Blab Replays and Embeds
For all of you who embedded Blabs on your site, I sure hope you made a habit of downloading them, because there may be no way to retrieve or stream replays now.
Immediately after the Blab announcement, Hani Mourra, the dev behind the Simple LivePress plugin, gave those in the plugin’s private Facebook group a tip for saving all of your imported videos down to your computer.
And he gave me permission to create a tutorial on it and share that with all of my peeps in the private Facebook group for my Video Marketing courses.
Hani has also checked with Blab to see if there is a way for everyone to retrieve their Blabs. But, we’re not holding our breath while waiting on Team Blab to reply.
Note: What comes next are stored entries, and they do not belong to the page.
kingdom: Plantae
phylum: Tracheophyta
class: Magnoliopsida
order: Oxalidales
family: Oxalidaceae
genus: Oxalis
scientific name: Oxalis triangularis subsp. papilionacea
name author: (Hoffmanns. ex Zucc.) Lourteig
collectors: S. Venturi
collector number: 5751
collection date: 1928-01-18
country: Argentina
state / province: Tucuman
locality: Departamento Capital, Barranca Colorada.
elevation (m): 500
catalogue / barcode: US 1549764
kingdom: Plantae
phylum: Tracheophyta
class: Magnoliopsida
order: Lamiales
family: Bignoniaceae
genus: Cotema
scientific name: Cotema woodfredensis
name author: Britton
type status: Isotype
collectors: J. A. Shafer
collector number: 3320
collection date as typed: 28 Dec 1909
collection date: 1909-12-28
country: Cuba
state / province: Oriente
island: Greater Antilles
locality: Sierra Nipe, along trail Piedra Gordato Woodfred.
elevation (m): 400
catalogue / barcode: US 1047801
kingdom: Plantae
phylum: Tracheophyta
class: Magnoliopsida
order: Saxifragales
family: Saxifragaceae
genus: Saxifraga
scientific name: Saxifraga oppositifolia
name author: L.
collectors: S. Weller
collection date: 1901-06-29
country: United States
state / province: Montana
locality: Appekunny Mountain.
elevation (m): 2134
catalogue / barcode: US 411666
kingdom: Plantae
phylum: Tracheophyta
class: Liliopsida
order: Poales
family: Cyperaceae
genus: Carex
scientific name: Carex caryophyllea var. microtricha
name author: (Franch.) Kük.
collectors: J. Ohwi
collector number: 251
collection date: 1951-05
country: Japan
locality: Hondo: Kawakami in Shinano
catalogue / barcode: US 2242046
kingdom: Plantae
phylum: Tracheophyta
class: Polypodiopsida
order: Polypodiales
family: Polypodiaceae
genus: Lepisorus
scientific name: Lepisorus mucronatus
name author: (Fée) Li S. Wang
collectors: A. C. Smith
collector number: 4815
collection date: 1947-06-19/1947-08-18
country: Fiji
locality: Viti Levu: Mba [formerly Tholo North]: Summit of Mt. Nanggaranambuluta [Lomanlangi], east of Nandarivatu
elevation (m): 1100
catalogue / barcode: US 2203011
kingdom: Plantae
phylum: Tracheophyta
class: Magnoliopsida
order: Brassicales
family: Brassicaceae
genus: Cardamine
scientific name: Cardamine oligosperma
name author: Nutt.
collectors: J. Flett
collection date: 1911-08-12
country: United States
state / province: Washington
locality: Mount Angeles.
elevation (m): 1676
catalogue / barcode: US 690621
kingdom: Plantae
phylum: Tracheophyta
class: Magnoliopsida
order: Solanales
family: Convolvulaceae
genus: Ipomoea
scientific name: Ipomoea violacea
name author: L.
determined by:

Their social media streams and email inboxes are probably too full of folks screaming about the lack of notification with the shut down. I can’t imagine why. The writing has been on the wall for the death of Blab for some time now.
Get Ready for the Video Revolution
Video marketing will live on. And I expect we’ll start treating those platforms much as we do all other social media platforms and hop around to what’s hot and what has audience.
If you’re not in on this revolution yet, you’re already behind the times.
My Video Marketing courses will take you step by step in getting started.
And that’s the point.
Doesn’t matter where.
Just get on this train any way you can and watch your business grow.